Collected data
####
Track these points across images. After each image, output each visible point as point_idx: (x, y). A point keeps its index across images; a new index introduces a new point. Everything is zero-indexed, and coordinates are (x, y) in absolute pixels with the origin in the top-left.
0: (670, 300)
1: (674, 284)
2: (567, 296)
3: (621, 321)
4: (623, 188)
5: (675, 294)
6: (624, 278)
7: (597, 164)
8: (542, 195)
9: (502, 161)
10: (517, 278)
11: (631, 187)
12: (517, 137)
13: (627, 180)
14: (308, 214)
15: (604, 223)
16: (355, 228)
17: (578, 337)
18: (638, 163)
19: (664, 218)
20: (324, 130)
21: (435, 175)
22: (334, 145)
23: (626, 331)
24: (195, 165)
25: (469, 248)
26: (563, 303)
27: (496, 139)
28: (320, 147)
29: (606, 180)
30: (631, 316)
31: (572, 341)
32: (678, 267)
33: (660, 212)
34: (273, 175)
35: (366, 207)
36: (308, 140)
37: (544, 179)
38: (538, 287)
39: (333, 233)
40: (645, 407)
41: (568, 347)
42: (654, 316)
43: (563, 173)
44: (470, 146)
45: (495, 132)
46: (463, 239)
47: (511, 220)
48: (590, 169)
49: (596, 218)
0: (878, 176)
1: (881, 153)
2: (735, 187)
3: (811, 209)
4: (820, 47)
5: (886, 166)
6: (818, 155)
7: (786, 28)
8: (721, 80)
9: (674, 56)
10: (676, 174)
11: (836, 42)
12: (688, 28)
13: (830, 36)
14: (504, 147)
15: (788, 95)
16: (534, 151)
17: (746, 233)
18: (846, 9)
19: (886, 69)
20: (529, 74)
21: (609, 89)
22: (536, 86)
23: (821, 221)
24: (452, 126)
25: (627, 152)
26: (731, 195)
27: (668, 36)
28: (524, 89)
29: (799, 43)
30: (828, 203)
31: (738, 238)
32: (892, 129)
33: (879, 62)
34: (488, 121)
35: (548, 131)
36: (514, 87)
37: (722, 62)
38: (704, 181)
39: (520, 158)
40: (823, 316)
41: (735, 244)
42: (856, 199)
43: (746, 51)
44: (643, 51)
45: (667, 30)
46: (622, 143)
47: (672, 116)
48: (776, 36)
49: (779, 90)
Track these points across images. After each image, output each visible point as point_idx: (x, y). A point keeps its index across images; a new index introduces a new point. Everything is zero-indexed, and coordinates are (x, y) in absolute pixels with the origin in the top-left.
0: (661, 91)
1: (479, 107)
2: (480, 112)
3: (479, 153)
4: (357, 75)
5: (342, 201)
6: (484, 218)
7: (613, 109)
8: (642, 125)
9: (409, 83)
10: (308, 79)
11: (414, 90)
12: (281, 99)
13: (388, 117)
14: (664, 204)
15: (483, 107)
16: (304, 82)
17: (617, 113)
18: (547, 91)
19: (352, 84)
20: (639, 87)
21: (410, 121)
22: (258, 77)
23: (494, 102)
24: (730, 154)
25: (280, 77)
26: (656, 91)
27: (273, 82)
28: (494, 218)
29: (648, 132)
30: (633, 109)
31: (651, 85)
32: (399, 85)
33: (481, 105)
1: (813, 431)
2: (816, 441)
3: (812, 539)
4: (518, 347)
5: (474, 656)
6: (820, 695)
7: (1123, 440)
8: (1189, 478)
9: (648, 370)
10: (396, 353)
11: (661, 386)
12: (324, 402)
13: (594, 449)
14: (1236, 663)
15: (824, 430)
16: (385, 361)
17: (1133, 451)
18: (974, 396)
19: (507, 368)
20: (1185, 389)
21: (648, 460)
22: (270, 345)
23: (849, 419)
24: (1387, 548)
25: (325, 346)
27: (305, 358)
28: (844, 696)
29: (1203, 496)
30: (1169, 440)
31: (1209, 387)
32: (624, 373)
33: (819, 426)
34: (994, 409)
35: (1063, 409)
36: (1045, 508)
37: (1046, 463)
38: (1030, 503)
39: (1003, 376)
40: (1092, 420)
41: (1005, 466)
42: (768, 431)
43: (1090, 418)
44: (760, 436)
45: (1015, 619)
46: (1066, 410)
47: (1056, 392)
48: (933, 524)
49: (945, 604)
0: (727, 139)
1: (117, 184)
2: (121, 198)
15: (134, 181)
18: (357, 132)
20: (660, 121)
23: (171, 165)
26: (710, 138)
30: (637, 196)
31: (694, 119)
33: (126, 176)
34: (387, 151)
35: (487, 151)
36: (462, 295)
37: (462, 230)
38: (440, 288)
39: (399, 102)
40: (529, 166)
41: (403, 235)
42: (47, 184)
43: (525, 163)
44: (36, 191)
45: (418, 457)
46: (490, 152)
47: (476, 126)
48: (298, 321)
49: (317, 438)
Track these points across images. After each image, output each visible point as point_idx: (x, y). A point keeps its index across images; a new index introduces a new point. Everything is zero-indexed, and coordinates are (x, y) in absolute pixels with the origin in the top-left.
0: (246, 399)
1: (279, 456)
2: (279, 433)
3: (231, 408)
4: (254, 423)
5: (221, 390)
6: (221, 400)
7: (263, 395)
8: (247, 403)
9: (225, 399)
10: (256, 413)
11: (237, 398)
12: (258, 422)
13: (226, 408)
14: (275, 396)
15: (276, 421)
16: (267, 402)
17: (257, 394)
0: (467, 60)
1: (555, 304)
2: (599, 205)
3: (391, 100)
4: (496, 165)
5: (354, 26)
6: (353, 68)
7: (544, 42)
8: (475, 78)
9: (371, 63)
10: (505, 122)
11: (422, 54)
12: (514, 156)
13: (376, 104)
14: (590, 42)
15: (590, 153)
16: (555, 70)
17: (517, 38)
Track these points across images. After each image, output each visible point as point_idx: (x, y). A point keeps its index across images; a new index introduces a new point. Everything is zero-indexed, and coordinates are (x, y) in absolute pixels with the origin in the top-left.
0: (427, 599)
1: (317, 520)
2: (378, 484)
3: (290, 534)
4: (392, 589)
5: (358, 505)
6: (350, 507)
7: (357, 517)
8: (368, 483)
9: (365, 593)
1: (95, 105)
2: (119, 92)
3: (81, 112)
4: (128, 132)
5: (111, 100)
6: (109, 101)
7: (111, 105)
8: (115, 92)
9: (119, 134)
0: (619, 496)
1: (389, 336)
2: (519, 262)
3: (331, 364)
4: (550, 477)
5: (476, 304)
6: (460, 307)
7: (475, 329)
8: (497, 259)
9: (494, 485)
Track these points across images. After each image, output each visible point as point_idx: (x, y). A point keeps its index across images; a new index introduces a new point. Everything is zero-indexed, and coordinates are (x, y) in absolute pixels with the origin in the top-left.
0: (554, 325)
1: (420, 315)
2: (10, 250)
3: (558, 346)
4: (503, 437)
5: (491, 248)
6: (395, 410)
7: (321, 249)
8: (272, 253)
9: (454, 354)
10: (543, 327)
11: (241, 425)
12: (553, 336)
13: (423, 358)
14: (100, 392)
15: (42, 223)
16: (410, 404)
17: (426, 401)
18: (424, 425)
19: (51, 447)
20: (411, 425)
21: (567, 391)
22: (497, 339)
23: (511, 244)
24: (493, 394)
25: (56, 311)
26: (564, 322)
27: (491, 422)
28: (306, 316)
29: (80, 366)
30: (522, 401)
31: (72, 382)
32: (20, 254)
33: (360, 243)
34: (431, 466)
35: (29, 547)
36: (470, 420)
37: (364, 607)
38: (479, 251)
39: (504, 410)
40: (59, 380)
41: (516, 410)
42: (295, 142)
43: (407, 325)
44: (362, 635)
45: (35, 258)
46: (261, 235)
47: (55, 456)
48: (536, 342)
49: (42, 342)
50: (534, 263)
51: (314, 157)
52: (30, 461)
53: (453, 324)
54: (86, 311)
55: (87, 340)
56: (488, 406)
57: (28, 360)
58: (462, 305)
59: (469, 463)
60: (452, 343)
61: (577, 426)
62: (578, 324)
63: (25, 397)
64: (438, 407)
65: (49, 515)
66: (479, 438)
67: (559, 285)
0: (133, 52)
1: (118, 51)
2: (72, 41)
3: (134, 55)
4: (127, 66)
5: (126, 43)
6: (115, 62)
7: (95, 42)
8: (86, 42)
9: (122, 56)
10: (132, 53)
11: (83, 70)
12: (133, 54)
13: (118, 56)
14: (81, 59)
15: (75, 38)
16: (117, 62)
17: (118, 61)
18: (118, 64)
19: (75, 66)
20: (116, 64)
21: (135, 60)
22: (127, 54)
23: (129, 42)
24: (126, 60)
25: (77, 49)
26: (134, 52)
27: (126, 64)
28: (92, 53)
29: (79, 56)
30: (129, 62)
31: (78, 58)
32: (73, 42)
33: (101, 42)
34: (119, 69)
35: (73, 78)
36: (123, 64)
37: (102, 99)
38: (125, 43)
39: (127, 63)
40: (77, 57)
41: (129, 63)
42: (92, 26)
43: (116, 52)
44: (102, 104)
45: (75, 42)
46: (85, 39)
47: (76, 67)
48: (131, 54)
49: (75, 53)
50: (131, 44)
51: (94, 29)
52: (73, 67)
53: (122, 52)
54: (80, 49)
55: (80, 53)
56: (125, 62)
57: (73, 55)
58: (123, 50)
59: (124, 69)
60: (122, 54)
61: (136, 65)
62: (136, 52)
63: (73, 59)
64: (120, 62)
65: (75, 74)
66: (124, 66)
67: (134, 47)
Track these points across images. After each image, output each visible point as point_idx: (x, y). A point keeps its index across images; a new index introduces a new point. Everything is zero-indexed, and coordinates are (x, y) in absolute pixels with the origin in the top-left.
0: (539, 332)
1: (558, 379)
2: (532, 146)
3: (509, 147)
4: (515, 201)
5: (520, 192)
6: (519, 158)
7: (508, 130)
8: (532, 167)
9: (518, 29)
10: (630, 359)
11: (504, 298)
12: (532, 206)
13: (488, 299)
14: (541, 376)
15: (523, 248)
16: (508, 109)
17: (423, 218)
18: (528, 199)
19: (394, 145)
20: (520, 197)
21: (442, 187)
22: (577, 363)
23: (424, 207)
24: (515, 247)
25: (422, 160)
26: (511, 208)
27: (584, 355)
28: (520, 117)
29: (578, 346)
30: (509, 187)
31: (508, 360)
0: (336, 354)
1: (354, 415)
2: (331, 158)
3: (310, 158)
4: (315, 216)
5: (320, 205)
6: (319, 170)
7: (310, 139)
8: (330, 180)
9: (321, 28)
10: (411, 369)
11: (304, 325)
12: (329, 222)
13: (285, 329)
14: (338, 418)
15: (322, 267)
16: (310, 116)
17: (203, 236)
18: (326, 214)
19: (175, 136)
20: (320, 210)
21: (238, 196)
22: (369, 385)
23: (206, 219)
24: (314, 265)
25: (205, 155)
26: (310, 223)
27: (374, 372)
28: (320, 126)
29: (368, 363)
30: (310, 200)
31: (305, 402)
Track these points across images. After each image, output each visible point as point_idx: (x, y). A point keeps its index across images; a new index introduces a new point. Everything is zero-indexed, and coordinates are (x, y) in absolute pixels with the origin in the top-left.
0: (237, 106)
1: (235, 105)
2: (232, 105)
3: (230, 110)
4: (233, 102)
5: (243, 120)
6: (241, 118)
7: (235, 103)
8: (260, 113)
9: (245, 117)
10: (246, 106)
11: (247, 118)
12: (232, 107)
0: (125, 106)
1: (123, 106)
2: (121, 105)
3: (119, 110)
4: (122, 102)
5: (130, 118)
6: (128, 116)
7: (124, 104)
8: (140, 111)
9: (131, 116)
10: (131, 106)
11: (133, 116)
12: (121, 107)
####
INSTRUCTIONS FOR THE TASK:
Copy the items word for word, from the very first line through the line with "1: (674, 284)", including that line.

ANSWER BOX:
Track these points across images. After each image, output each visible point as point_idx: (x, y). A point keeps its index across images; a new index introduces a new point. Everything is zero-indexed, and coordinates are (x, y) in absolute pixels with the origin in the top-left.
0: (670, 300)
1: (674, 284)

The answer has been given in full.